Vie citoyenne - Subventions aux associations : où en est la transparence ?
Une proposition de loi déposée le 16 juillet par environ 85 députés de droite vise à obliger l'Etat, les collectivités territoriales et les établissements publics à publier les subventions d'au moins 10.000 euros qu'ils versent aux associations. Au nom de la "transparence", cette proposition de loi succincte "a pour objectif d’apporter de la lisibilité et de la clarté à des procédures parfaitement légales". Les députés proposent la création d'un site national d’information où les financeurs publics seraient tenus de référencer "le nom du bénéficiaire – l’association – et son adresse postale ; le montant et la nature de la subvention" qu'ils ont attribuée.
Un "bilan national des subventions" annuel prévu par la loi
Or, ce que ne mentionne pas la proposition de loi, c'est que cette obligation légale existe déjà. La loi du 23 mai 2006 relative au volontariat associatif, assortie d'un décret paru dans la foulée, concerne toutes les aides attribuées ("toute subvention versée sous forme monétaire ou consentie sous la forme d'un prêt, d'une garantie") par des personnes morales aux associations et fondations d'utilité publique, sans seuil minimal, "à l'exception des aides attribuées en application d'une loi ou d'un règlement". Est ainsi prévue une mise à disposition du public de ces données par voie électronique, sauf pour les communes de moins de 3.500 habitants qui peuvent utiliser d'autres moyens de publication, tels que l'affichage. Enfin, la transmission d'une liste annuelle de ces subventions au préfet vise à permettre au ministère chargé de la vie associative de publier "chaque année sur un site d'information accessible par le réseau internet un bilan national des subventions".
Les "Jaunes" associations de l'Etat comme base
Où en est-on huit ans après ? L'Etat publie, de façon annuelle depuis la loi de finances pour 2009, trois "Jaunes budgétaires" (annexes au projet de loi finances) listant les subventions qu'il a lui-même attribuées aux associations. Par ailleurs, les associations recevant - sur une année ou de façon cumulée - plus de 153.000 euros de dons ou subventions sont elles-mêmes tenues de publier leurs comptes au Journal officiel des associations et fondations d'entreprise (JOAFE). Les comptes des associations et fondations depuis 2004 ont été tout récemment mis en ligne sur le portail interministériel Etalab (mission pilotant la démarche open data du gouvernement et le site internet associé). Toutefois, en l'absence d'exploitation, ces comptes tout comme les données brutes des "Jaunes" associations paraissent difficilement accessibles et utilisables par le plus grand nombre.

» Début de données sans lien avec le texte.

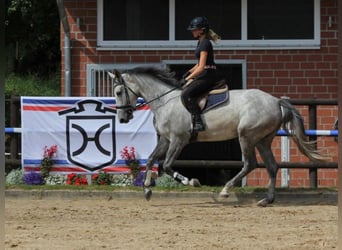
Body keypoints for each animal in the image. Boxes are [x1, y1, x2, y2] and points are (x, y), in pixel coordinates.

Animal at [107, 66, 326, 205]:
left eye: (118, 92)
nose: (123, 118)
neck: (165, 102)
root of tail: (276, 100)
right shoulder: (166, 139)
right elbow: (152, 159)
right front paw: (146, 189)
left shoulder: (178, 140)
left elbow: (167, 166)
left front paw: (191, 182)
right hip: (263, 139)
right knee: (271, 166)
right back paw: (267, 200)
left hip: (246, 136)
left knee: (250, 164)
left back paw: (226, 190)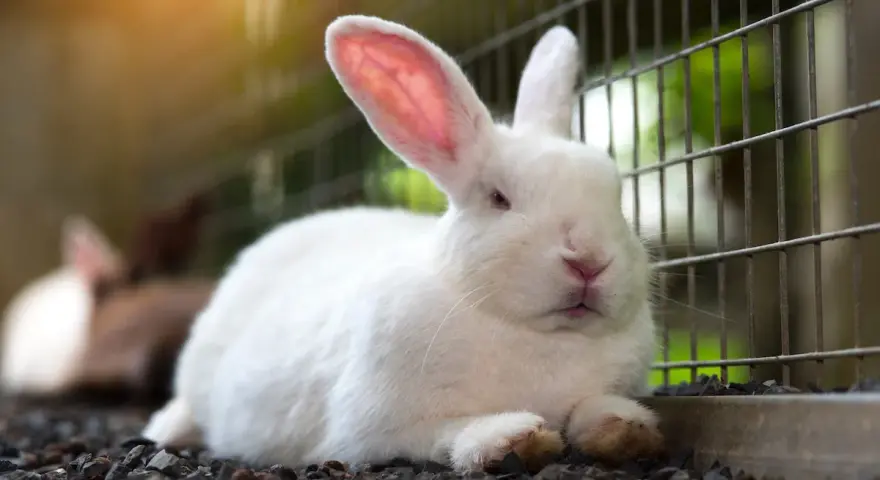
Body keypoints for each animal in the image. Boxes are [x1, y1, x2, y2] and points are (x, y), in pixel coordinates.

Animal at [142, 16, 662, 473]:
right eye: (499, 198)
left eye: (615, 195)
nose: (590, 261)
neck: (538, 337)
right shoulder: (375, 430)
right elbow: (446, 433)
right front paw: (511, 438)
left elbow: (594, 408)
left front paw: (626, 429)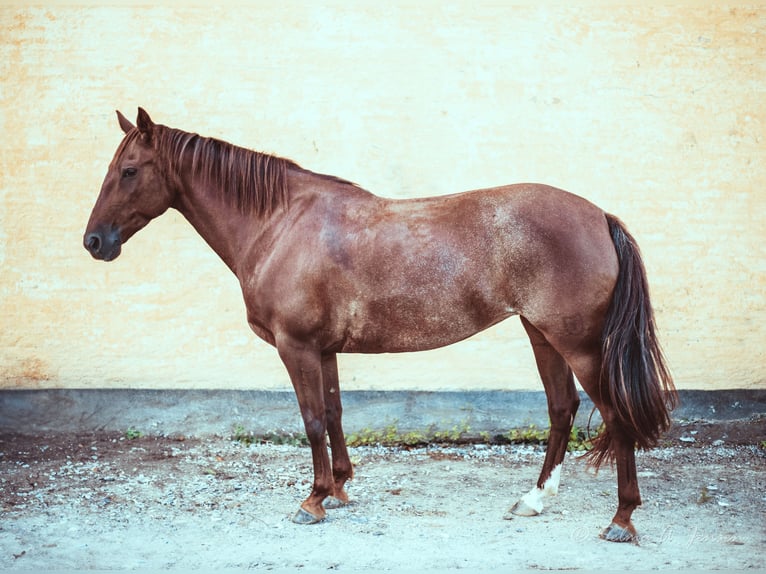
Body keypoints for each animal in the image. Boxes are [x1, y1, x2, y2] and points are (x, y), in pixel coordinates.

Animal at [82, 109, 680, 544]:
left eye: (129, 170)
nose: (94, 242)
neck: (280, 223)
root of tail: (599, 216)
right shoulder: (323, 350)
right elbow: (333, 413)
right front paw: (340, 489)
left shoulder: (296, 348)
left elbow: (311, 420)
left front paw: (313, 500)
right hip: (542, 334)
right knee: (562, 408)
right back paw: (534, 500)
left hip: (578, 343)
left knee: (614, 413)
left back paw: (621, 520)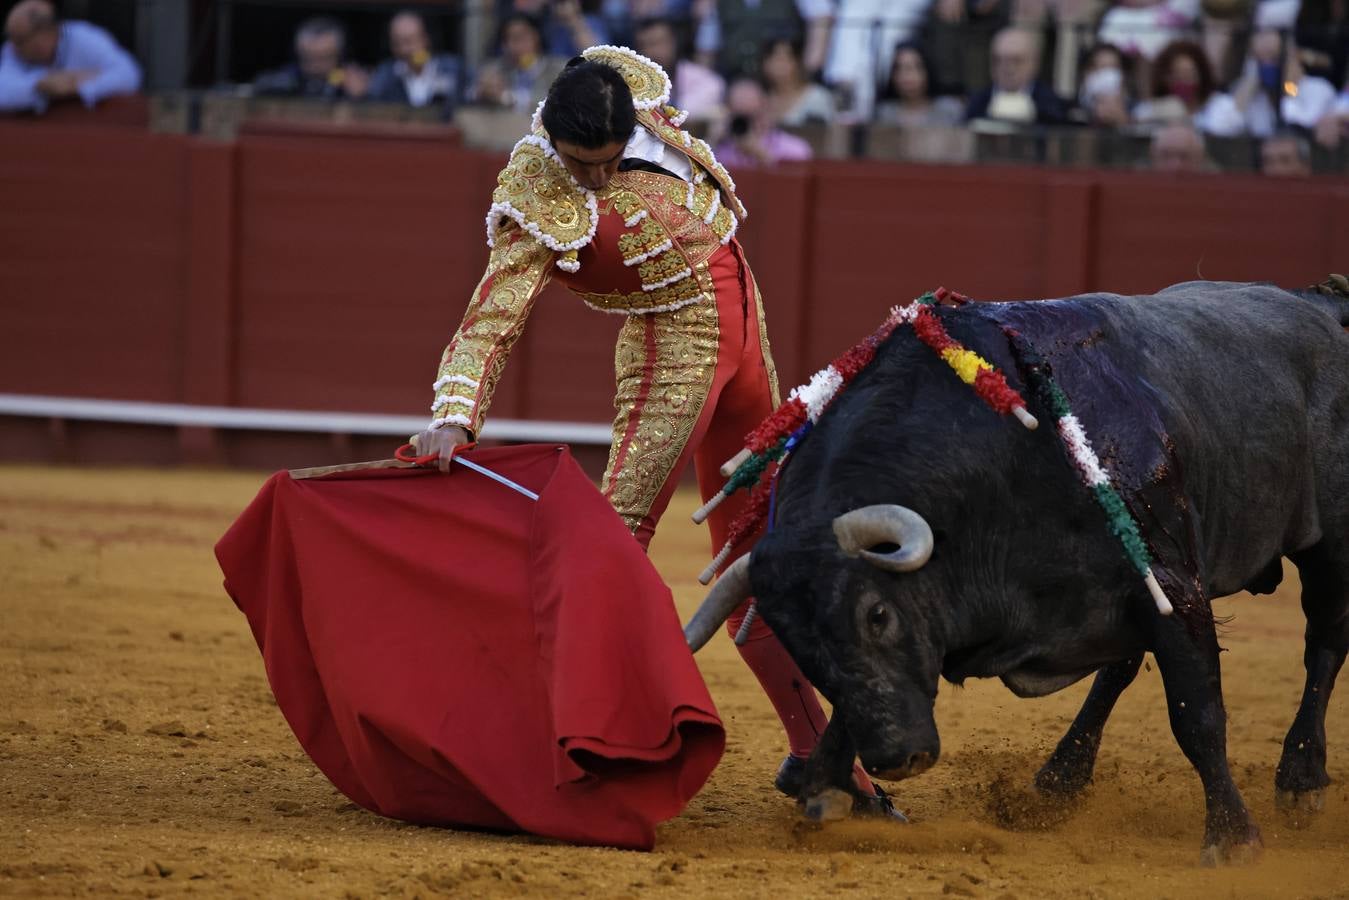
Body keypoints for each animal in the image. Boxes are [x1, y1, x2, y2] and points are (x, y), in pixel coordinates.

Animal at [690, 279, 1349, 863]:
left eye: (877, 614)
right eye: (798, 646)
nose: (898, 759)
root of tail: (1325, 304)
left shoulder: (1173, 583)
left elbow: (1197, 715)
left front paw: (1234, 839)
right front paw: (828, 789)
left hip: (1329, 545)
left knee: (1324, 643)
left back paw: (1300, 778)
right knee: (1121, 667)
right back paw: (1061, 778)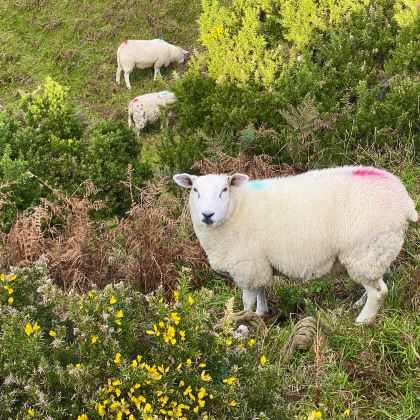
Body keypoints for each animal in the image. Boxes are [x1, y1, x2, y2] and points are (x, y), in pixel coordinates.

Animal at [173, 166, 416, 324]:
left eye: (224, 189)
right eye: (195, 190)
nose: (207, 215)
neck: (236, 208)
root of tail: (405, 201)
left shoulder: (246, 264)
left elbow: (247, 299)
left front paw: (245, 319)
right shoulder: (259, 262)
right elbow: (261, 289)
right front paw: (262, 313)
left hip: (365, 249)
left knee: (379, 292)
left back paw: (362, 320)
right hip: (375, 252)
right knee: (376, 283)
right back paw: (358, 305)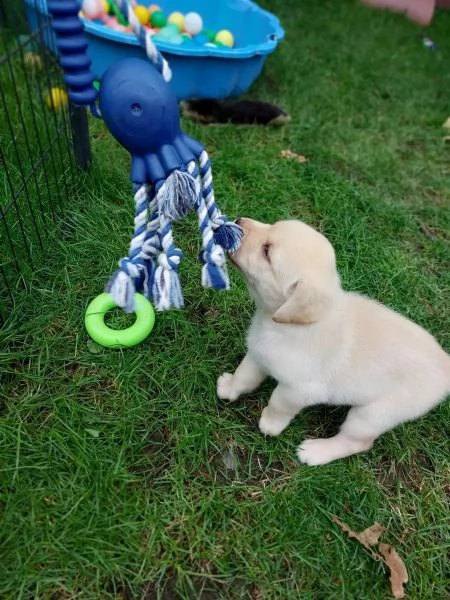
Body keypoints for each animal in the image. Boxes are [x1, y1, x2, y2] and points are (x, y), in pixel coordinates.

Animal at [216, 218, 448, 466]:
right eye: (272, 224)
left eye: (267, 252)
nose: (238, 221)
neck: (284, 325)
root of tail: (445, 360)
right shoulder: (258, 353)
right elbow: (244, 375)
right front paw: (229, 388)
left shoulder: (299, 390)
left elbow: (278, 404)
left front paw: (270, 424)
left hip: (374, 414)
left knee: (357, 442)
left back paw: (316, 452)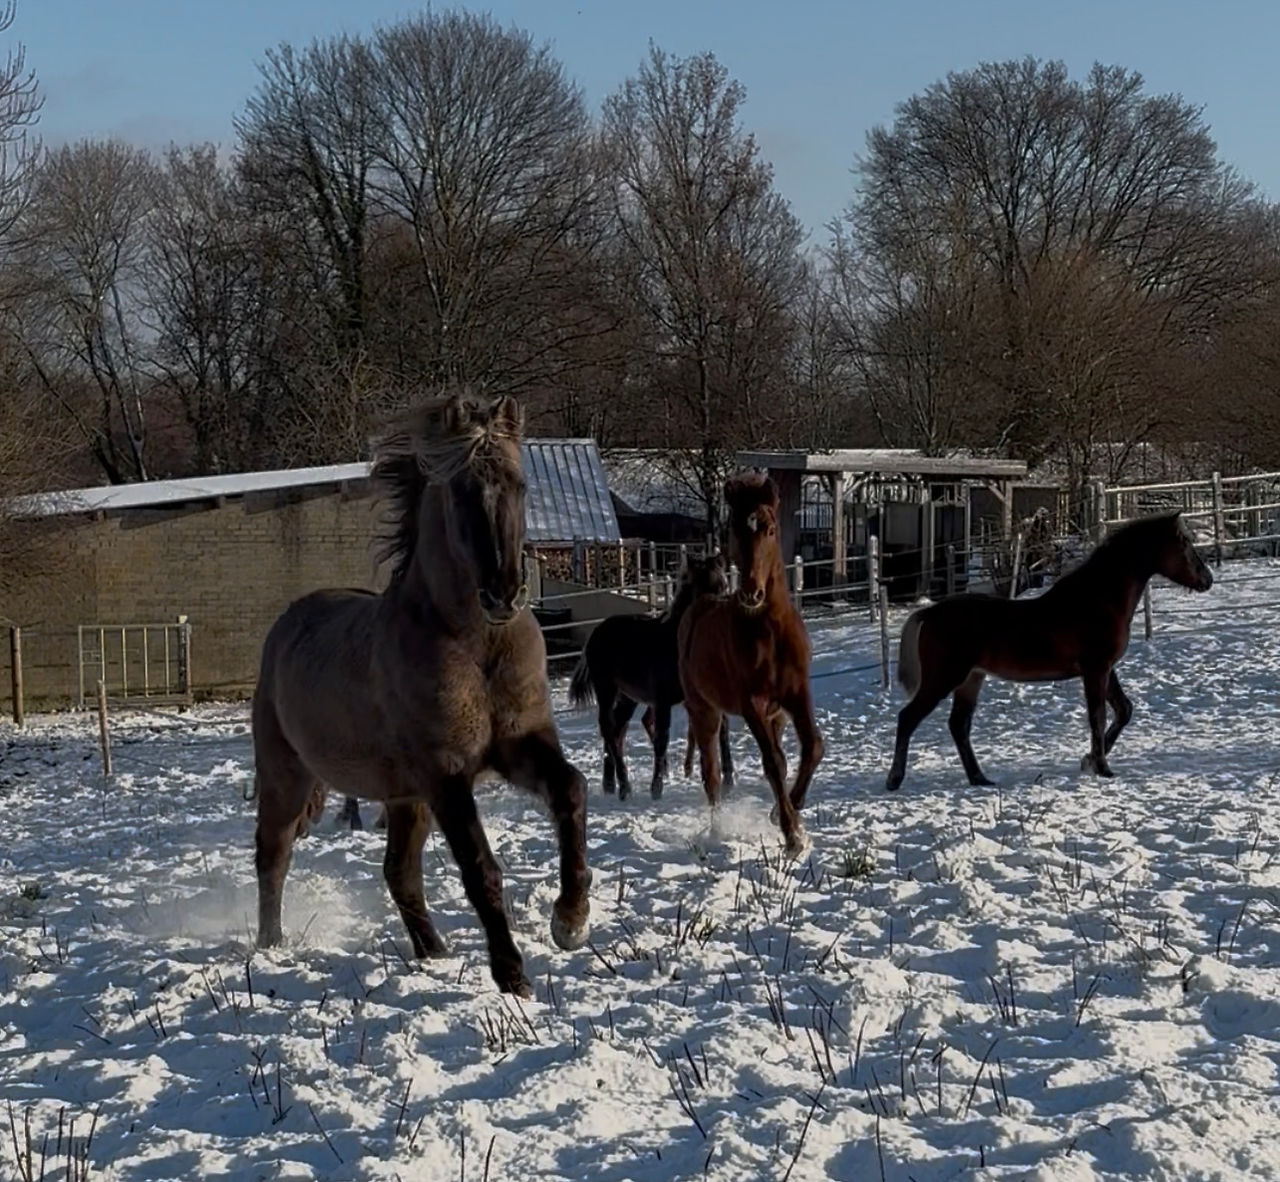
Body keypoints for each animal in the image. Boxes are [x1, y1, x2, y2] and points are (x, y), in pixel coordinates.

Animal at [250, 392, 591, 997]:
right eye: (461, 492)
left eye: (520, 484)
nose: (503, 593)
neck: (477, 644)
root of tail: (286, 626)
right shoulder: (446, 774)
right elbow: (480, 868)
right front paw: (512, 975)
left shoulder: (520, 747)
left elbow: (571, 791)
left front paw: (570, 922)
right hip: (288, 777)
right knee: (274, 855)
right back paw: (272, 947)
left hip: (403, 798)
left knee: (399, 874)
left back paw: (433, 951)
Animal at [568, 554, 734, 800]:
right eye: (701, 588)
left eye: (723, 585)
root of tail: (597, 632)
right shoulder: (662, 701)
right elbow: (662, 739)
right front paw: (656, 788)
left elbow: (722, 731)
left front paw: (729, 780)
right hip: (606, 688)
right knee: (608, 727)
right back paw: (624, 786)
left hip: (628, 696)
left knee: (617, 729)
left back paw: (610, 784)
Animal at [678, 472, 824, 853]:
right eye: (734, 530)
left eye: (770, 529)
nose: (751, 593)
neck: (770, 632)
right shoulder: (751, 704)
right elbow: (771, 763)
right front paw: (791, 834)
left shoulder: (797, 695)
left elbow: (811, 748)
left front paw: (787, 813)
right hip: (705, 712)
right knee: (712, 774)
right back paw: (716, 830)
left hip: (777, 717)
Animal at [885, 511, 1214, 792]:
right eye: (1185, 543)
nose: (1207, 579)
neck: (1099, 599)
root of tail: (929, 613)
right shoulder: (1096, 668)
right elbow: (1098, 716)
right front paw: (1102, 767)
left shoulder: (1106, 668)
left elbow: (1123, 709)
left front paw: (1089, 761)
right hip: (944, 678)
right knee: (908, 718)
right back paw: (894, 779)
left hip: (971, 680)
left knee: (958, 726)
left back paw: (979, 778)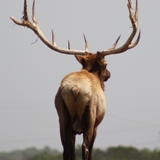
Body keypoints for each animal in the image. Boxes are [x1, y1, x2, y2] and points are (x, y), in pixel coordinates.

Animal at [10, 0, 141, 160]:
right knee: (85, 147)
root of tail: (75, 89)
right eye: (106, 64)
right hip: (89, 116)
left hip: (62, 117)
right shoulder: (96, 125)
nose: (109, 74)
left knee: (67, 149)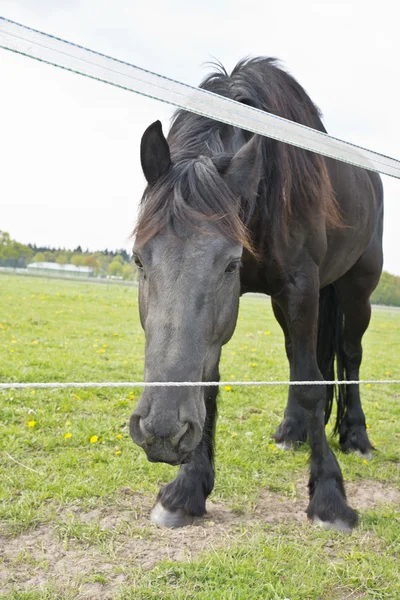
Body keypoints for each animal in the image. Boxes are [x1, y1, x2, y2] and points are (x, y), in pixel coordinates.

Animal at [130, 58, 382, 532]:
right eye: (137, 258)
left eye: (230, 263)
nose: (163, 432)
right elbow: (211, 383)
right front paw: (187, 490)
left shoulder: (301, 285)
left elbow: (313, 385)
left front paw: (329, 497)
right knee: (298, 357)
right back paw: (292, 432)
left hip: (358, 288)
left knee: (349, 354)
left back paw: (356, 436)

Quant aux données relatives aux subventions attribuées par les collectivités locales et les établissements publics, elles doivent en principe, outre leur mise à disposition du public, être télétransmises au gouvernement selon une procédure bien définie. En pratique, ces remontées ne sont pas simples. Déjà en 2009, en réponse à une question écrite du député UMP Patrick Beaudouin sur l'application de la loi de 2006, le haut commissaire aux Solidarités actives avait estimé que "l'Etat ne [pouvait] contraindre les collectivités territoriales indépendantes" à publier ces données. Plus étonnant, Martin Hirsch avait considéré que le "jaune associatif" satisfaisait à l'obligation de mise à disposition d'un bilan annuel consolidé.
Coordonner les personnes publiques dans l'attribution de subventions
Les données collectivités-établissements publics ne font pourtant l'objet, à ce jour, d'aucune consolidation. Pour y parvenir, le ministère chargé de la Vie associative mise sur "la généralisation de la dématérialisation et la mise en place d'outils communs d'attribution de subventions", fait-il savoir à Localtis. Une coordination des personnes publiques dans l'attribution des subventions donnerait logiquement davantage de visibilité sur l'ensemble des transferts effectués au profit des associations. Le ministère cite l'exemple de la plateforme de traitement des demandes de subventions de l'ACSé, étudiées dans le cadre de "conférences virtuelles" par différents financeurs nationaux et locaux. De telles pistes devraient être détaillées par le rapport sur le "choc de simplification" dans les relations entre les associations et les administrations, que le député socialiste Yves Blein - l'un des rapporteurs du projet de loi sur l'économie sociale et solidaire tout récemment adopté - doit rendre d'ici la fin du mois de juillet à Najat Vallaud-Belkacem.